MacKay’s OLRB complaints include both unfair labour practice — “intimidation and coercion” — and failure in the “duty of fair representation” by his union. He seeks a finding that Thomas and OPSEU violated the Labour Relations Act, an order to cease and desist from “further targetting and intimidation” and a written apology.
If borne out, the accusations raise serious questions about whether Thomas, by allegedly seeking the favour of a firing, was willing to put himself in the debt of management — potentially at the expense of rank-and-file members at contract time.
“What’s the quid pro quo?” MacKay asked in an interview.
“To me, it just undermines the essence of what a trade union is supposed to be doing,” he said. “Ninety-nine per cent of people within that organization are ethical and trying to do the work of the union — and are horrified when they hear something like this.”
As a social activist and lifelong trade unionist, the professor said he agonized over whether to raise the matter with the OLRB. But as an elected vice-chair of his local, MacKay feels entrusted with a fiduciary duty to stand up to what he believes to be bullying by Thomas after more than a year of struggle at one of Ontario’s biggest public sector unions.
The bad blood started when senior managers at OPSEU headquarters filed a notice of libel against MacKay and other elected leaders and activists from the same union last year over their allegations of a toxic work environment, sexual harassment and sexual assault at union headquarters. After a Toronto Star story detailing the unusual libel action against its own members, an OPSEU convention voted to pay the legal fees of MacKay and the other unionists, and the suit was dropped by top brass. The OPSEU convention also voted for an outside consultant to investigate the workplace environment.
But tensions rose again last year after OPSEU’s staff union — representing about 375 organizers and campaign staff at headquarters and regional offices — filed a sweeping complaint of unfair labour practices by Thomas and the top leadership during and after a bitter contract dispute.
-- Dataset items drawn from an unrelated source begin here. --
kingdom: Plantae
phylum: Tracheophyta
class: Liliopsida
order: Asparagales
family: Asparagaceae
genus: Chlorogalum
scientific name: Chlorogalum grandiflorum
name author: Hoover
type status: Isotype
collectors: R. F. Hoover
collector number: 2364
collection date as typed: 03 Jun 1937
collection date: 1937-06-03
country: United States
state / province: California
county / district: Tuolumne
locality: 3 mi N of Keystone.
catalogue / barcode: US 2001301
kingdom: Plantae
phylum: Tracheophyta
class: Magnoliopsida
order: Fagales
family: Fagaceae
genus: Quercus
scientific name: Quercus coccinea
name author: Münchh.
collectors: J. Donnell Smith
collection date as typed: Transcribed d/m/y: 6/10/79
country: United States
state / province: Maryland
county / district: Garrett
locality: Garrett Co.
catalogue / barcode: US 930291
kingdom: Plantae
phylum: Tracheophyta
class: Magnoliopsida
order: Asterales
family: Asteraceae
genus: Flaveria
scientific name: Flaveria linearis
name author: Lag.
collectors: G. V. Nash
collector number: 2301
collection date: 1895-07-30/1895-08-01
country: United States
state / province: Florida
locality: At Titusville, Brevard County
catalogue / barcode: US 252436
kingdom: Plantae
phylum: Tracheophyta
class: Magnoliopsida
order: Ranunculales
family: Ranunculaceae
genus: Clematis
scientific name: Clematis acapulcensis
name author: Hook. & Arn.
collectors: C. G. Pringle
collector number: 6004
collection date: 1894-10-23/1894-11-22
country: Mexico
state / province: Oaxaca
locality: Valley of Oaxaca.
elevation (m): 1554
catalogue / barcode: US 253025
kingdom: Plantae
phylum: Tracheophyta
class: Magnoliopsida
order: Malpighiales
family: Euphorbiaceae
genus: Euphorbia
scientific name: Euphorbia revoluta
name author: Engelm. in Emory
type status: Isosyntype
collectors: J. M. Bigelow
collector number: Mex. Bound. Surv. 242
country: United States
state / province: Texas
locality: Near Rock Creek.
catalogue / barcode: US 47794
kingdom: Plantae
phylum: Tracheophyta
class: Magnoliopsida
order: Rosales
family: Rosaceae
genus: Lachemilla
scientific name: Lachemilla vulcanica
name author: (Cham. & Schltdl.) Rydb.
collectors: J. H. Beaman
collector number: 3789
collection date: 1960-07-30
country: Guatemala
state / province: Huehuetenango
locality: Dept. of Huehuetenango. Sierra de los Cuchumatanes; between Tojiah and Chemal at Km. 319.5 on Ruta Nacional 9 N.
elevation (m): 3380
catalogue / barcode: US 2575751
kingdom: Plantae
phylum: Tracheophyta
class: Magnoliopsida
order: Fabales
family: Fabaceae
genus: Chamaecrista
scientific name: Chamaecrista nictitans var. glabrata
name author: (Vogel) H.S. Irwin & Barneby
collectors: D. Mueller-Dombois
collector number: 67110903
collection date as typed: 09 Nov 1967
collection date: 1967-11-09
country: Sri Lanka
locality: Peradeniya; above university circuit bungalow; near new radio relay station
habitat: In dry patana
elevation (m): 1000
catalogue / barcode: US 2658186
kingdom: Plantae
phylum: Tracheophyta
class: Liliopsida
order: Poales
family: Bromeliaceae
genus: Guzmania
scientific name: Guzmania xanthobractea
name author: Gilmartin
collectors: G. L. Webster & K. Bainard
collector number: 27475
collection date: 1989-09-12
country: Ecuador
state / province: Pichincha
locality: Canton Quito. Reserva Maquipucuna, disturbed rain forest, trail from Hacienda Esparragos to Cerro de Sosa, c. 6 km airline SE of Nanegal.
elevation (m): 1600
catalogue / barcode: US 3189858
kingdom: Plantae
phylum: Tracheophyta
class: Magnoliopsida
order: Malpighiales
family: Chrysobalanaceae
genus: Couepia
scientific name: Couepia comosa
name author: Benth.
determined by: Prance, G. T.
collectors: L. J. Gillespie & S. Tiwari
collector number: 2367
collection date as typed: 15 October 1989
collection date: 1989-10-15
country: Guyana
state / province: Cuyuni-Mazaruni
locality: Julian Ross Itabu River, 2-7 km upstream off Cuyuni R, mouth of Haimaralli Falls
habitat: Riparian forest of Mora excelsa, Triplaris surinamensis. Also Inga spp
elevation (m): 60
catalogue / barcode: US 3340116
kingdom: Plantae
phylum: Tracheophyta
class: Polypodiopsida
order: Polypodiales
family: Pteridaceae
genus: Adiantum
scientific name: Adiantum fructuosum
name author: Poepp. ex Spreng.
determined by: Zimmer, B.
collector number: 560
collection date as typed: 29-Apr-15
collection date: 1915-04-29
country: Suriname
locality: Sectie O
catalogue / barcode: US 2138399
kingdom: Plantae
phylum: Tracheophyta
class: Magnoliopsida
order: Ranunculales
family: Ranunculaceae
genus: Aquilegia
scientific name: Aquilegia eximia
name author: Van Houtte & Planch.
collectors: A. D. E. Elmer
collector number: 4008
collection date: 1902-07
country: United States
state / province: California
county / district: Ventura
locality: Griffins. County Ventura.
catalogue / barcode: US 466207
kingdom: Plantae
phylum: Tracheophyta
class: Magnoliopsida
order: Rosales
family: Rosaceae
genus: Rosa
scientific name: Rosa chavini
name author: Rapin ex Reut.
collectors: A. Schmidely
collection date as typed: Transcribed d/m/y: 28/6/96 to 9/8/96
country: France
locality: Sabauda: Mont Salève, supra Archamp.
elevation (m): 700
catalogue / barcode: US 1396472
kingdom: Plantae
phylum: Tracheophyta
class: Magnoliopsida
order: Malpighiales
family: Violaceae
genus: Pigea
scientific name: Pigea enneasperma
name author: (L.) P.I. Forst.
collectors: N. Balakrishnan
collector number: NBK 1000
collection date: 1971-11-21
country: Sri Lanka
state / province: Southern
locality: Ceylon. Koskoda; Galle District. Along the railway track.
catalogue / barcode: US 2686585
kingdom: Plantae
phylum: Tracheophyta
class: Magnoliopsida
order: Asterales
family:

The complaint cited at least four firings and 12 suspensions, plus surveillance and retaliation.
The complaint was settled last December after OPSEU made undisclosed payments to some of the terminated staff and agreed to rehire others. Thomas said he could not reveal how much the union spent in payouts because of confidentiality provisions, “so I can’t help you there.”
Pati Habermann, president of the staff union, told me her members were stunned to see labour peace unravel again in recent weeks, after the firing — without prior notice — of a 26-year employee who chaired the pay equity committee.
“These actions by our employer (OPSEU) have a devastating and negative impact on staff,” she wrote in an email to members of the staff union (OPSSU). Thomas said OPSEU would have no comment on “internal staffing matters.” But the unrest at his union, whose 130,000 members work in community colleges, correctional institutions, nursing homes and the LCBO, shows no signs of abating.
As president, Thomas has long been a maverick, popular among the rank and file for his populist antics that cast him as the Donald Trump of trade unions — badmouthing fellow labour leaders and pushing back hard against opponents. But fratricide is forbidden for union brothers, because solidarity — not civil war — is a cardinal rule of the labour movement. Martin Regg Cohn’s political column appears Tuesday, Thursday and Saturday.